When adding an ExponentialDecay
learning rate schedule to my Adam
optimizer, it changed the training behavior even before it should become effective. I used the following definition for the schedule:
lr_schedule = tf.keras.optimizers.schedules.ExponentialDecay(
1e-3, decay_steps=25, decay_rate=0.95, staircase=True)
Since I'm using staircase=True
, there should be no difference for the first 25 epochs compared to using a static learning rate of the same value. So the following two optimizers should yield identical training results for the first 25 epochs:
optimizer = tf.keras.optimizers.Adam(learning_rate=1e-3)
optimizer = tf.keras.optimizers.Adam(learning_rate=lr_schedule)
However I observed that the behavior is different already before:
This is the test code I used:
import matplotlib.pyplot as plt
import numpy as np
import tensorflow as tf
from tensorflow.keras.layers import Dense, Dropout
np.random.seed(0)
x_data = 2*np.random.random(size=(1000, 1))
y_data = np.random.normal(loc=x_data**2, scale=0.05)
lr_schedule = tf.keras.optimizers.schedules.ExponentialDecay(
1e-3, decay_steps=25, decay_rate=0.95, staircase=True)
histories = []
learning_rates = [1e-3, lr_schedule]
for lr in learning_rates:
tf.random.set_seed(0)
model = tf.keras.models.Sequential([
Dense(10, activation='tanh', input_dim=1), Dropout(0.2),
Dense(10, activation='tanh'), Dropout(0.2),
Dense(1)
])
optimizer = tf.keras.optimizers.Adam(learning_rate=lr)

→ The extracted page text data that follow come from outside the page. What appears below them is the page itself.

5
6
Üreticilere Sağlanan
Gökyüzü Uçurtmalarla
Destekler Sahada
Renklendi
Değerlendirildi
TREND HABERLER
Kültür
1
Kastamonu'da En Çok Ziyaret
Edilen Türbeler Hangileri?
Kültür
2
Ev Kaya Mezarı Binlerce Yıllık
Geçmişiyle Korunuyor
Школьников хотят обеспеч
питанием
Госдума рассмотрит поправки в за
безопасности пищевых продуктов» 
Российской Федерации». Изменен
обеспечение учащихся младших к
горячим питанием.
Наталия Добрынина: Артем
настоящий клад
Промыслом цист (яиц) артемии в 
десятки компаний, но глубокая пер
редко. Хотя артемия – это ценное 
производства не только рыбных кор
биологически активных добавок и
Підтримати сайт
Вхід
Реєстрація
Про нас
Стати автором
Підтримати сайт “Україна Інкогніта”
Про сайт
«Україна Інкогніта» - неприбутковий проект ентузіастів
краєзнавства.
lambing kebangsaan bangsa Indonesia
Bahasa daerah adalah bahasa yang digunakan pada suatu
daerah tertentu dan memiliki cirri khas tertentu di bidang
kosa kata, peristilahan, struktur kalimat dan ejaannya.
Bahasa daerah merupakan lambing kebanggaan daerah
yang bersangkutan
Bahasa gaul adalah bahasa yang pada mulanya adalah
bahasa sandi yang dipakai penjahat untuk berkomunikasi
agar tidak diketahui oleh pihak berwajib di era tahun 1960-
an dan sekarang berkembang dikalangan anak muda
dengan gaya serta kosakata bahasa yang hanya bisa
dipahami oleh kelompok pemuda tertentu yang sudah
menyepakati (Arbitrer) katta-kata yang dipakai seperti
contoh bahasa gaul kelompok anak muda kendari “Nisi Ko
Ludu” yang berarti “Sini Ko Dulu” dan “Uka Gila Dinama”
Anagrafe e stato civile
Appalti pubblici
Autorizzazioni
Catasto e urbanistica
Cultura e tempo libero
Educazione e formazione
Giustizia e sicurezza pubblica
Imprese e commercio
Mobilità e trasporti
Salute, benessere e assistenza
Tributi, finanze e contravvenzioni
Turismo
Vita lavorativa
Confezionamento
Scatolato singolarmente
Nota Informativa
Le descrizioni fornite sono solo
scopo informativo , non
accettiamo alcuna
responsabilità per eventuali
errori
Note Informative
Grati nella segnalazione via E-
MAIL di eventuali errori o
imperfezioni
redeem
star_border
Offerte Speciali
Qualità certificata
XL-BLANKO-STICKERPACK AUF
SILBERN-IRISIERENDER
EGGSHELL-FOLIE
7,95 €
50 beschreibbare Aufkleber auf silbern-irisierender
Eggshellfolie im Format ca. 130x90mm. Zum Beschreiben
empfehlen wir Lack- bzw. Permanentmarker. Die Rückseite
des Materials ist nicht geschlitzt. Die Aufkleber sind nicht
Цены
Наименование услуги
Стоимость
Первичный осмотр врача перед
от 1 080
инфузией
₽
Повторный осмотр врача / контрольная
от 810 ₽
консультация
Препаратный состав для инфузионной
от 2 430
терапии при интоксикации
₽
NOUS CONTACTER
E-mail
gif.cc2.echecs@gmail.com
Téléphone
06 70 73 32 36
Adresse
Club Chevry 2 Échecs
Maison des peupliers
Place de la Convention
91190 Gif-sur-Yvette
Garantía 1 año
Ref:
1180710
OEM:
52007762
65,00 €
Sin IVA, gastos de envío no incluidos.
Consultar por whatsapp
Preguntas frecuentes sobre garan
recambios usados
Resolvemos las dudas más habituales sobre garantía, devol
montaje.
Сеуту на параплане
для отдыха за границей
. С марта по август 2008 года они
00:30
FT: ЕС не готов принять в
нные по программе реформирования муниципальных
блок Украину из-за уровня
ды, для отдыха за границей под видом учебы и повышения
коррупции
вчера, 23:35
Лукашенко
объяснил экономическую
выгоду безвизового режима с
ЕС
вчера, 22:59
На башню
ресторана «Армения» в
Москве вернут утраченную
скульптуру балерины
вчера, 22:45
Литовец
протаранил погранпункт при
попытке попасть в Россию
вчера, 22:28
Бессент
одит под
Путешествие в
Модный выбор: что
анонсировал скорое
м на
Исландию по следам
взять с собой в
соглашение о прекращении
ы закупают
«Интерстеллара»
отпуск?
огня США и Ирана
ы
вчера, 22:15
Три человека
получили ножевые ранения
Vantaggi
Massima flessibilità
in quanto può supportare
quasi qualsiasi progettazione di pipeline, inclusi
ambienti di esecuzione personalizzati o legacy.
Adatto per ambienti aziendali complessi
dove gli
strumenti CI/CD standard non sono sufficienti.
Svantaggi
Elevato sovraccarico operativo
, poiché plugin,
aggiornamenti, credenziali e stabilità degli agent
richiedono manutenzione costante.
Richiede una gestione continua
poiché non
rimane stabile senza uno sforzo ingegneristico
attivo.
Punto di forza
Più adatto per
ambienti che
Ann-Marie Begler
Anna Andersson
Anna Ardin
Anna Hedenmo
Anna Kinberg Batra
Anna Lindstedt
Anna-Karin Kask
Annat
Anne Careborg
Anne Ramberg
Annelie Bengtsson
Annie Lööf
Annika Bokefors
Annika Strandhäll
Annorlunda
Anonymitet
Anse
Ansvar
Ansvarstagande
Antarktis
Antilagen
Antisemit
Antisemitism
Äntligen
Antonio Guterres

model.compile(optimizer=optimizer, loss='mse')
history = model.fit(x_data, y_data, epochs=50)
histories.append(history.history['loss'])
fig, ax = plt.subplots()
ax.set(xlabel='Epoch', ylabel='Loss')
ax.plot(histories[0], label='Static learning rate')
ax.plot(histories[1], label='Learning rate schedule')
ax.legend()
plt.show()
I'm using Python 3.7.9 and the following install of Tensorflow:
$ conda list | grep tensorflow
tensorflow 2.1.0 mkl_py37h80a91df_0
tensorflow-base 2.1.0 mkl_py37h6d63fb7_0
tensorflow-estimator 2.1.0 pyhd54b08b_0